OH god… I’ve started a blog. This is bad. Even worse, it’s a data science analysis blog: It won’t even turn into a book, which becomes a podcast, which becomes a YouTube series, which gets optioned for TV, at which point I somehow lose the hosting job to Mayim Bialik.
So, why am I doing this to myself? Better yet, why am I doing this to you?
It’s a long story, that, if this works out, will be told over many years. But for now, you seem to deserve some brief explanation for this disaster.
I am a journalist. I’m fortunate enough that, despite my humble upbringing in the most incarcerated zip code in the United States, I’ve had the choice to do quite a few things.
Like so many of my colleagues, though, I have always felt Called to do the hard work of helping build a future for future humans that the humans of today would be proud of. The calling, unfortunately, is the easy part: It either haunts and then sets up shop in your every dream, day and night inclusive — or you have no idea what I’m talking about.
The hard part, though, is discovering how you in particular can best fulfill that calling and make a contribution that does justice to the unique skills that have accumulated through your experiences, the collective culture that incubated you, the aspects of yourself that you chose to develop and the ones you cast aside, and the stories you tell yourself about how your brain works, and the stories you tell others that say how you want your mind to be perceived.
I have come to learn that figuring out how to contribute to our collective is a life-long process. (much like figuring out how to read the previous paragraph)

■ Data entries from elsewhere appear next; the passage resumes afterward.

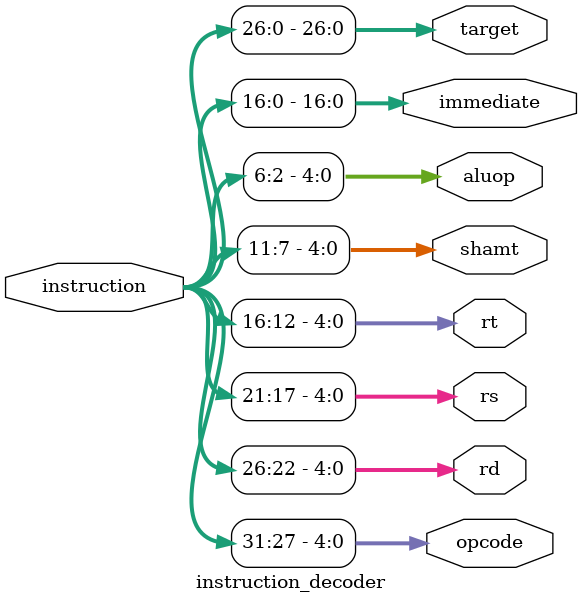
<source format=v>
module instruction_decoder(instruction, opcode, rd, rs, rt, shamt, aluop, immediate, target);
    // don't really use but left in case I want to use the code
    input[31:0] instruction;
    output[4:0] opcode, rd, rs, rt, shamt, aluop;
    output[16:0] immediate;
    output[26:0] target; 

    assign opcode = instruction[31:27];
    assign rd = instruction[26:22];
    assign rs = instruction[21:17];
    assign rt = instruction[16:12];
    assign shamt = instruction[11:7];
    assign aluop = instruction[6:2];
    assign immediate = instruction[16:0];
    assign target = instruction[26:0];
endmodule
</source>
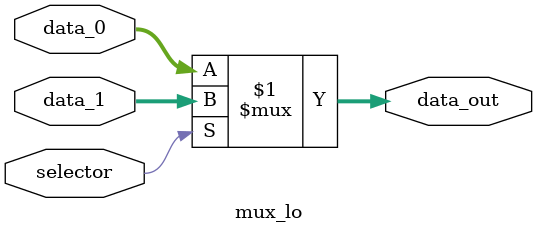
<source format=v>
/*
    MUX_Lo seleciona a saída:
    - Div
    - Mult
*/

module mux_lo(
    input wire selector,
    input wire [31:0] data_0,
    input wire [31:0] data_1,
    output wire [31:0] data_out
);

    assign data_out = (selector) ? data_1 : data_0;

endmodule
</source>
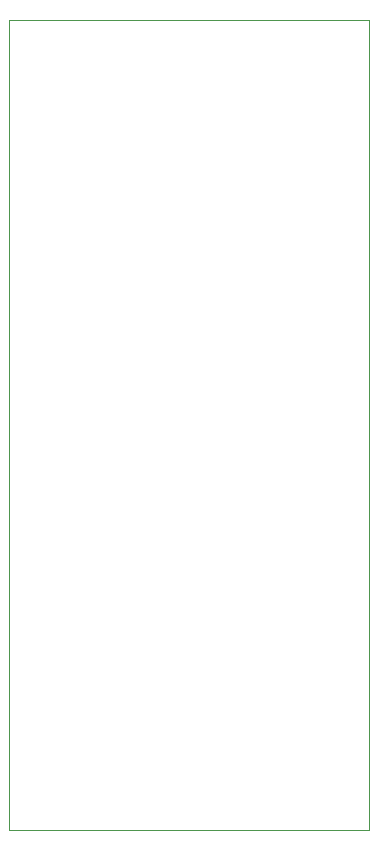
<source format=gbr>
%TF.GenerationSoftware,KiCad,Pcbnew,8.0.5*%
%TF.CreationDate,2024-11-13T12:34:22+05:30*%
%TF.ProjectId,low_pass,6c6f775f-7061-4737-932e-6b696361645f,rev?*%
%TF.SameCoordinates,Original*%
%TF.FileFunction,Profile,NP*%
%FSLAX46Y46*%
G04 Gerber Fmt 4.6, Leading zero omitted, Abs format (unit mm)*
G04 Created by KiCad (PCBNEW 8.0.5) date 2024-11-13 12:34:22*
%MOMM*%
%LPD*%
G01*
G04 APERTURE LIST*
%TA.AperFunction,Profile*%
%ADD10C,0.050000*%
%TD*%
G04 APERTURE END LIST*
D10*
X46990000Y-109220000D02*
X77470000Y-109220000D01*
X77470000Y-40640000D02*
X46990000Y-40640000D01*
X46990000Y-40640000D02*
X46990000Y-109220000D01*
X77470000Y-109220000D02*
X77470000Y-40640000D01*
M02*

</source>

That’s not to say journalism is the neatest expression of my calling — when I think back to my childhood, I was much more interested in cosmological physics. A few things happened, though… A strange confluence of… things that brings us to these pages.
One thing: My accountant father died just as I was reaching the age he could teach me how to use this strange Etim brain and apply it to mathematical tools.
Another thing: We were sent to a Catholic school for K-8 that, while excellent in its liberal arts and moral instruction, failed to to do much of anything for any of us when it comes to grasping mathematical concepts and application. This deficit of mine regarding mathematical tools haunted me psychologically through the remainder of my schooling, and it frustrated me to the point of utter uselessness until I began my professional career at The New York Times — Where a lifetime of sputtering efforts manifested into a seed of understanding that made practical mathematical application one of my strengths as an interactive journalist.
The other thing that happened? I became obsessed with writing as a young child. First poetry and rapping, then short fiction, then punk rock, then journalism, then indie rock, then rapping again, then playwriting, then long fiction, then opinion writing, and now, all of the above. (Plus blogging and minus the punk rock, I suppose.)
Anyways, given this set of facts, maybe you can imagine why I felt journalism best served my calling. This career I’ve enjoyed, from The Badger Herald to The New York times, then Canopy, and onto CNN skunkworks groups, has twisted and wound down roads most unexpected, as good careers tend to do. Now, I find myself with the trust of scientists who seem convinced that the methods I’m developing for the analysis of algorithmic personalization might one day help rescue the Internet (and by extension, of course, our society) from this algorithmically generated hell where we reside.
I don’t know how true all of that is, but I have felt Called again of late: To reach a new plane of understanding for the connections between interrelated actors that power the evolution of our public society: Machine learning models, individuals’ stated desires, individuals’ unstated needs, the processes of journalism, and the desires of the journalistic mind.
I didn’t come to this new phase of my career by some incredible accident or eureka moment. Instead, it was the connections I made with the people and cultures around me. Skills that I believe represent the very best of journalism. I could list a few paragraphs of names here, and yes, I am tempted to, but I think I’ll let that play out over the years as we get to know each other better in this space.
So many people have chosen to let me into their work, and not least among them are scientists who I have never met, but who I admire and run old-school blogs of their own.
I’ve often wondered how and why, in such intellectually labor-intensive fields, these folks take the time for regular blogging for years on end.
Perhaps this is my eureka moment: It’s because the process of writing for the public orders your thoughts and reaffirms your ambition.
So, maybe now I can answer the question. I have made this blog for three reasons:
- For myself, to become smarter and reach my higher plane of understanding
- To pay forward the excellent labors of people I so admire
- To do my little piece to keep the blogosphere alive, and the heart of public intellectual inquiry away from platforms whose mechanical need for near-infinite riches helps tear our world asunder.
In the spirit of my favorite theoretical physics blogs, you can use this space to join me on an intellectual journey toward the more perfect delivery of news. If I can manage this right, we might work together to build a space where the ML-inclined can learn about the practice of journalism, and interested journalists can learn more about the algorithms that shape our daily lives.
If you’d like to make a guest post, please reach out in the comments, on social or via email: email@example.com. In this space, we’ll discuss journalism, machine learning, ethics, and a little theoretical physics(you know, just for fun).
So, to conclude, at long last, I am Bassey Etim in Brooklyn, New York. I’m from Milwaukee, Wisconsin by way of Uyo, Nigeria. I design the outputs of machine learning based recommendation systems. Welcome to Machines on Paper!